## [GOAL OF THE EXERCISE]
Write what comes next in the spoken remarks about impeachment, rebuilding the military, and the election, picking up after their last sentence.
··· EXERCISE PASSAGE
And then out of the blue, he votes to impeach. Okay. You know, he was a surprise. And, you know, Cassidy. So he walks down the street now, and they’re booing him all over the place. So, you know, we have great popularity, not because of me but because of what we’ve done, what we’ve accomplished.

Like I said, rebuilding the military: We had planes that were so old you couldn’t get parts to ’em. They’d have to go to the desert to the plane graveyard to pick up parts for fighter jets that were so old you couldn’t even fly ’em. You know, we have all brand-new stuff. We did it right: Aall built in the USA, everything built in the USA. We really had it going.

And then we had a rigged election, and we lost. Because if you look at those states, we won those states by a lot. Not by a little, but by a lot. It was a rigged election. And, you know, and now I see what’s happening with Iran. I would have had to deal with Iran within seven days after the election. They were dying to make a deal.
······
··· AVAILABLE DATA
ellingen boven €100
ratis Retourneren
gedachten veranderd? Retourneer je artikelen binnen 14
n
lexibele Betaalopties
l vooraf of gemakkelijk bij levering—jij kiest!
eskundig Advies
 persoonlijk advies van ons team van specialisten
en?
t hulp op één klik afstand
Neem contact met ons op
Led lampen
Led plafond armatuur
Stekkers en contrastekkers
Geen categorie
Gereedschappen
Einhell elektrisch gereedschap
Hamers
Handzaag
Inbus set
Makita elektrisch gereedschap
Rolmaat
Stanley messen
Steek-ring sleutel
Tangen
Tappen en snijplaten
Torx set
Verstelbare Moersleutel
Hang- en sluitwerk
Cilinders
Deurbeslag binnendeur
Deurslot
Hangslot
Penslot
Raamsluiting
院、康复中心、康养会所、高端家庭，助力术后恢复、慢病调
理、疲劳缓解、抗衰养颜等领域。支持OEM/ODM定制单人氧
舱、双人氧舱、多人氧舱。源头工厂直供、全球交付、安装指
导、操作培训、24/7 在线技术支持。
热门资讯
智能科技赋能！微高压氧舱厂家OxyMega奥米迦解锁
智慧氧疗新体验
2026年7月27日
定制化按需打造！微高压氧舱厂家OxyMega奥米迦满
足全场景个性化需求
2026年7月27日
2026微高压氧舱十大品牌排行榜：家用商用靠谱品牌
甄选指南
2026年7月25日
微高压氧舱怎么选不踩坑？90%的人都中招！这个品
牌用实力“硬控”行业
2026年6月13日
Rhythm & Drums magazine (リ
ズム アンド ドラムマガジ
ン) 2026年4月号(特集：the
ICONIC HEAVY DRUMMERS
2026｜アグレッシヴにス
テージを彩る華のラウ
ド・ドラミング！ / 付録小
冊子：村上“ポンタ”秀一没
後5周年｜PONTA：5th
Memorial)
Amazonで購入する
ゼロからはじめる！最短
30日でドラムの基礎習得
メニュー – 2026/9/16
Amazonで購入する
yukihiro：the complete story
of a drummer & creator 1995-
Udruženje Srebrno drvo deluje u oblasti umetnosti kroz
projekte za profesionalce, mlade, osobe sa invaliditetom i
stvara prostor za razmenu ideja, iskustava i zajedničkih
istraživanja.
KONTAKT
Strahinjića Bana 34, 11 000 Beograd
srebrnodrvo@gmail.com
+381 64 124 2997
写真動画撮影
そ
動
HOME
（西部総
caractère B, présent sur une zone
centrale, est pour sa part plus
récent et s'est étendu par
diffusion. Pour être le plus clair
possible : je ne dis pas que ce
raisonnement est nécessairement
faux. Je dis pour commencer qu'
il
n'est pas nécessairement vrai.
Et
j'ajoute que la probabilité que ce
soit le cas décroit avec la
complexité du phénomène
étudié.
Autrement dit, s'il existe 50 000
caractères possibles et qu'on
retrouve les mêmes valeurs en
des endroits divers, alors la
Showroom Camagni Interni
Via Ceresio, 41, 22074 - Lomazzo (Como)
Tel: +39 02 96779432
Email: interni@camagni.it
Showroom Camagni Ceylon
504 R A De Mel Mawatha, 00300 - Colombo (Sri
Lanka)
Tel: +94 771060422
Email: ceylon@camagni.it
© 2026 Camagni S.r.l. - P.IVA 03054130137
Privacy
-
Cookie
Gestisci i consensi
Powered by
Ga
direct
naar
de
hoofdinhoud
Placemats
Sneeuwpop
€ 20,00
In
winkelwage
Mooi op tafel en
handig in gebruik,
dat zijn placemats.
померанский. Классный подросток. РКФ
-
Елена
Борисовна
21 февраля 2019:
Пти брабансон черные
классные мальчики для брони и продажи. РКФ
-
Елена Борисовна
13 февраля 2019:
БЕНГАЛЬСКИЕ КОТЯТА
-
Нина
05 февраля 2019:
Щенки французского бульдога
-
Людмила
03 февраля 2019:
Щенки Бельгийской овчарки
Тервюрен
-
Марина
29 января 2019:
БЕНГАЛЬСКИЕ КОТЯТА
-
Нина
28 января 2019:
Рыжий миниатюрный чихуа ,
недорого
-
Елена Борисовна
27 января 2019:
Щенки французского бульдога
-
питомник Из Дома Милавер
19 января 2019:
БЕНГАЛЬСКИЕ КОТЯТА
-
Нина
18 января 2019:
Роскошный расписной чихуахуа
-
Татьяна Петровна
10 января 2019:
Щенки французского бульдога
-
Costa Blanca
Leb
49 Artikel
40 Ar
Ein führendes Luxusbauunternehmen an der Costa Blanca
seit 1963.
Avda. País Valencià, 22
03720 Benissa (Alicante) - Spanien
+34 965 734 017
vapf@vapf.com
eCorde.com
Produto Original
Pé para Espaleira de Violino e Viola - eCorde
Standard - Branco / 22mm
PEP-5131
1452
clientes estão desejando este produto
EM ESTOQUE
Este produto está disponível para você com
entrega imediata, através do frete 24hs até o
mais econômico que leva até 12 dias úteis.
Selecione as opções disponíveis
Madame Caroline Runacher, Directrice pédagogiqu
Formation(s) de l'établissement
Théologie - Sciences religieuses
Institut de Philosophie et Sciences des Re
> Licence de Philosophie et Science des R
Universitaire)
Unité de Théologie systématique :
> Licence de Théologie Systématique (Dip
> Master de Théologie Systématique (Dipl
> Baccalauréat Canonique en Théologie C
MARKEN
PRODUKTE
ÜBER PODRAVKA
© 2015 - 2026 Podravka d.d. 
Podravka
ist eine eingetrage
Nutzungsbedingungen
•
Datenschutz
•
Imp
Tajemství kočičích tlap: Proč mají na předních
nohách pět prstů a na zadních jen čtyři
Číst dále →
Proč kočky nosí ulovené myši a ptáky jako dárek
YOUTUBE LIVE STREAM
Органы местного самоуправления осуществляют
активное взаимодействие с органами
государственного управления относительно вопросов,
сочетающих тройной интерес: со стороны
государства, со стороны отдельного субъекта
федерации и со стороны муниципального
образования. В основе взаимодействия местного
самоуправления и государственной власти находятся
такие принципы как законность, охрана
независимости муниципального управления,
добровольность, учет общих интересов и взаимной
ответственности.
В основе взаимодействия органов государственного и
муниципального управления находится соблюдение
······
## [WRITTEN REPLY]
Now they don’t even want to talk to Biden, and he’s already taken the sanctions off! How do you take sanctions off before you negotiate? So now they don’t want to meet with him. They said we’re not gonna meet with him, and I could tell you a hundred things outside of that. But it’s too bad, but we’ll see what happens, and we’ll see what happens in terms of the future.

As you know, the polls are very strong, stronger than they’ve ever been for anybody in this position, you know. We had a 95% approval rating in the Republican Party. So we’ll see. And everybody we endorsed seems to win. You noticed that, I think, fellas.

So every single person when I go out, whether it’s in Palm Beach or New Jersey or New York, they come to see me. When we endorse ’em, they win, because people have confidence, and they saw what I was able to do. And now it’s being pulled back, and the Republicans can’t let that happen. They can’t let that happen.

CLAY: You mentioned, Mr. President… Last question. We appreciate all the time you have spent with us, our audience is absolutely loving it. You mentioned 2024. The number one question we are getting as people are listening to you talk, is, “When will Trump let us know whether he’s going to run again? Is there a date in your mind where you need to make that decision?”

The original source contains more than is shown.